Eighty years ago, on May 25, 1926, Ukrainian folk hero Simon Petlura was shot to death in Paris. The assassination was planned and executed by Jewish folk hero Sholom Schwartzbard.
Why bring up today these two opposing characters, whose peoples have lived together for hundreds of years? Just for the anniversary? And who were they, the victim, Simon Petlura, and his assassin, Sholom Schwartzbard?
If we page through Simon Dubnov’s “World History of the Jewish People,” here is what we find about the victim, Petlura: “In our history, the year 1919 was a magnification of the terrible years of the Chmielnitzki and peasant massacres, 1648 and 1768; this was the third peasant massacre under new political circumstances…. The Ukrainian Directorate (as Petlura’s Ukrainian secessionist government was known) fought against the Moscow Bolsheviks by stoking the flames of nationalism. The commanders knew that a simple way to motivate their soldiers was to let them “slaughter the kikes.” As soon as the Directorate was established in Kiev, the antisemitic excesses began; quickly these were transformed into organized military pogroms…. The attacks were carried out according to a predictable pattern: When the Ukrainian army entered a city, a libel was spread of Jewish sympathy for the Bolsheviks; the commander demanded a payment of several million rubles, and after he received the money, he allowed his soldiers to murder and plunder at will….”
During the civil war that broke out following the Russian Revolution and raged between 1918 and 1921, close to 200,000 Jews were slaughtered in the Ukraine and in parts of southern Russia and Belarus. About 300,000 children were orphaned. In more than 700 cities, towns and villages, almost everything that the Jews possessed was plundered and destroyed.
And who was the Jewish hero, Sholom Schwartzbard? He was a Jewish patriot. Petlura, who stood at the helm of the Ukrainian government that sanctioned the antisemitic outrages, appeared in Schwartzbard’s eyes as the symbol of these bloody incidents; and so, Petlura is remembered by most students of Jewish history.
Schwartzbard acted alone, but his action was deemed justified by Marc Chagall, Sholem Asch, Romain Rolland and other well-known figures in the Jewish and non-Jewish world. Schwartzbard’s lawyer convinced the jury that Petlura was chiefly responsible for organizing the massacres, so Schwartzbard was freed from prison.
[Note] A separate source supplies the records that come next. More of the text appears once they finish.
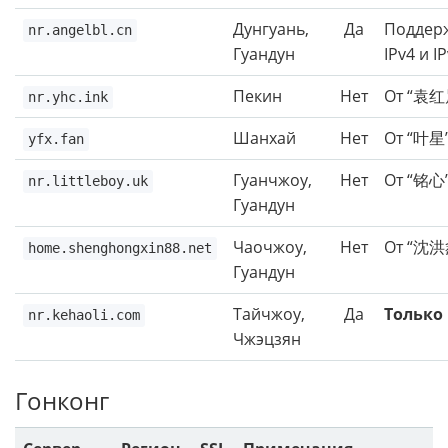
Дунгуань,
Да
Поддер
nr.angelbl.cn
Гуандун
IPv4 и IP
Пекин
Нет
От “袁红
nr.yhc.ink
Шанхай
Нет
От “叶星”
yfx.fan
Гуанчжоу,
Нет
От “铭心”
nr.littleboy.uk
Гуандун
Чаочжоу,
Нет
От “沈洪
home.shenghongxin88.net
Гуандун
Тайчжоу,
Да
Только 
nr.kehaoli.com
Чжэцзян
Гонконг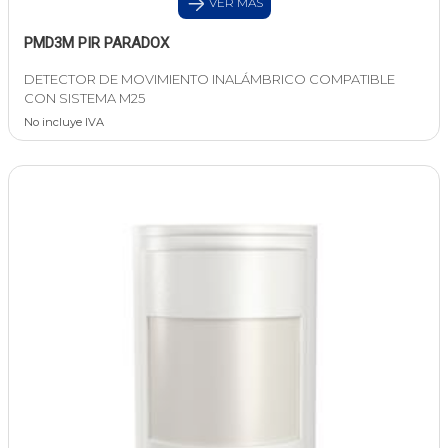
VER MAS
PMD3M PIR PARADOX
DETECTOR DE MOVIMIENTO INALÁMBRICO COMPATIBLE
CON SISTEMA M25
No incluye IVA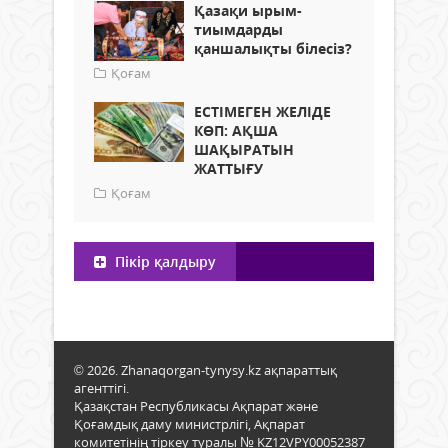
Қазақи ырым-
тиымдарды
қаншалықты білесіз?
Қоғам
ЕСТІМЕГЕН ЖЕЛІДЕ
КӨП: АҚША
ШАҚЫРАТЫН
ЖАТТЫҒУ
Қоғам
Пікір қалдыру
© 2026. Zhanaqorgan-tynysy.kz ақпараттық
агенттігі.
Қазақстан Республикасы Ақпарат және
Қоғамдық даму министрлігі, Ақпарат
комитетінің тіркеу туралы № KZ12VPY00052387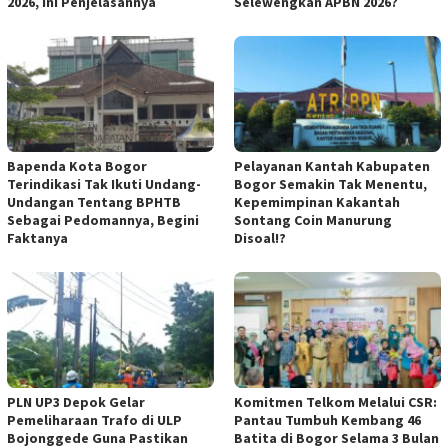
2026, Ini Penjelasannya
Selewengkan APBN 2026?
Bapenda Kota Bogor
Pelayanan Kantah Kabupaten
Terindikasi Tak Ikuti Undang-
Bogor Semakin Tak Menentu,
Undangan Tentang BPHTB
Kepemimpinan Kakantah
Sebagai Pedomannya, Begini
Sontang Coin Manurung
Faktanya
Disoal!?
PLN UP3 Depok Gelar
Komitmen Telkom Melalui CSR:
Pemeliharaan Trafo di ULP
Pantau Tumbuh Kembang 46
Bojonggede Guna Pastikan
Batita di Bogor Selama 3 Bulan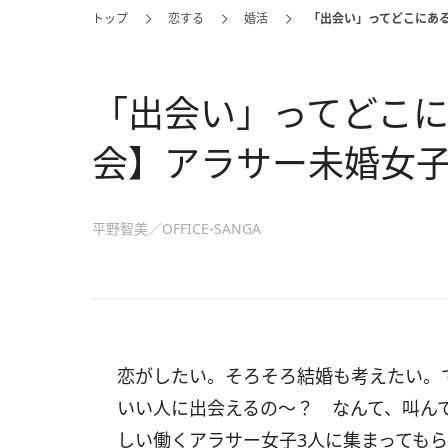
トップ
恋する
婚活
「出会い」ってどこにあ
「出会い」ってどこ
会】アラサー未婚女
平野智美／OFFICE-SANGA
恋がしたい。そろそろ結婚も考えたい。
いい人に出会えるの～？ なんて、叫ん
しい働くアラサー女子3人に集まっても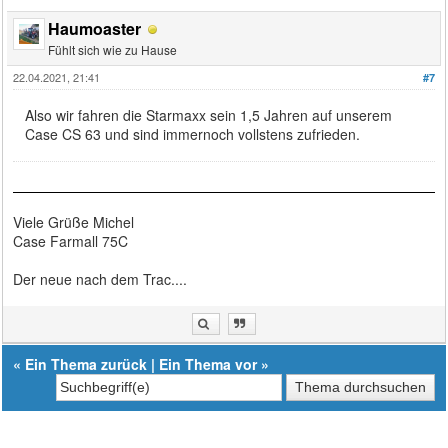
Haumoaster
Fühlt sich wie zu Hause
22.04.2021, 21:41
#7
Also wir fahren die Starmaxx sein 1,5 Jahren auf unserem
Case CS 63 und sind immernoch vollstens zufrieden.
Viele Grüße Michel
Case Farmall 75C
Der neue nach dem Trac....
«
Ein Thema zurück
|
Ein Thema vor
»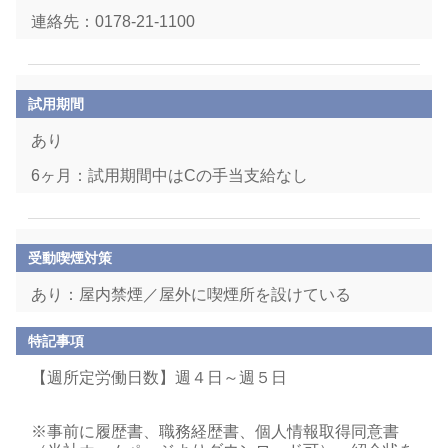
連絡先：0178-21-1100
試用期間
あり
6ヶ月：試用期間中はCの手当支給なし
受動喫煙対策
あり：屋内禁煙／屋外に喫煙所を設けている
特記事項
【週所定労働日数】週４日～週５日
※事前に履歴書、職務経歴書、個人情報取得同意書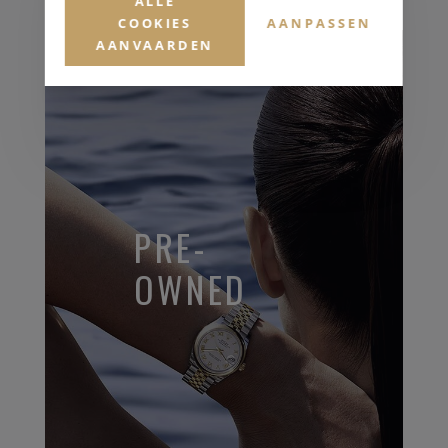
ALLE
COOKIES
AANPASSEN
AANVAARDEN
PRE-
OWNED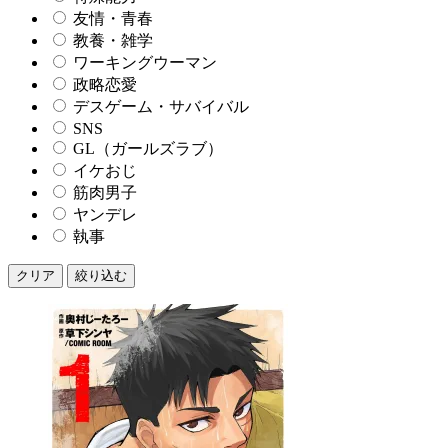
友情・青春
教養・雑学
ワーキングウーマン
政略恋愛
デスゲーム・サバイバル
SNS
GL（ガールズラブ）
イケおじ
筋肉男子
ヤンデレ
執事
クリア
絞り込む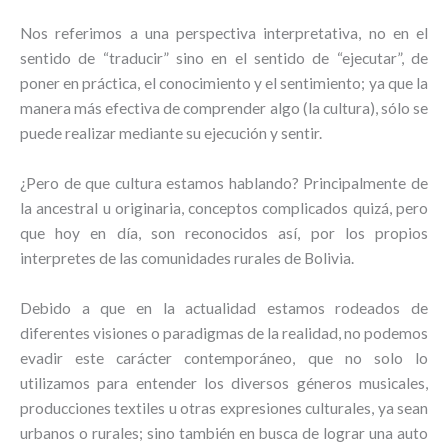
Nos referimos a una perspectiva interpretativa, no en el
sentido de “traducir” sino en el sentido de “ejecutar”, de
poner en práctica, el conocimiento y el sentimiento; ya que la
manera más efectiva de comprender algo (la cultura), sólo se
puede realizar mediante su ejecución y sentir.
¿Pero de que cultura estamos hablando? Principalmente de
la ancestral u originaria, conceptos complicados quizá, pero
que hoy en día, son reconocidos así, por los propios
interpretes de las comunidades rurales de Bolivia.
Debido a que en la actualidad estamos rodeados de
diferentes visiones o paradigmas de la realidad, no podemos
evadir este carácter contemporáneo, que no solo lo
utilizamos para entender los diversos géneros musicales,
producciones textiles u otras expresiones culturales, ya sean
urbanos o rurales; sino también en busca de lograr una auto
But times change. Today, on the waves of the so-called Orange Revolution in Ukraine, which so delights the Western world, Simon Petlura is again presented as a national hero. The Ukrainian president, Viktor Yushchenko already has visited Petlura’s grave in Paris twice and has laid flowers. Special days are being proclaimed in Kiev in honor of the national hero, Petlura. It won’t be long, perhaps, until on a lovely square somewhere in the capital there will stand a monument, like the one for Bogdan Chmielnitzki, in honor of Simon Petlura.
Yet another tragic paradox of Jewish life in the Diaspora: to live among a people whose national heroes linger in the memory of our own people as murderers.
Boris Sandler is editor of the Yiddish Forverts, where this appeared as an editorial last week. Translated by Leizer Burko.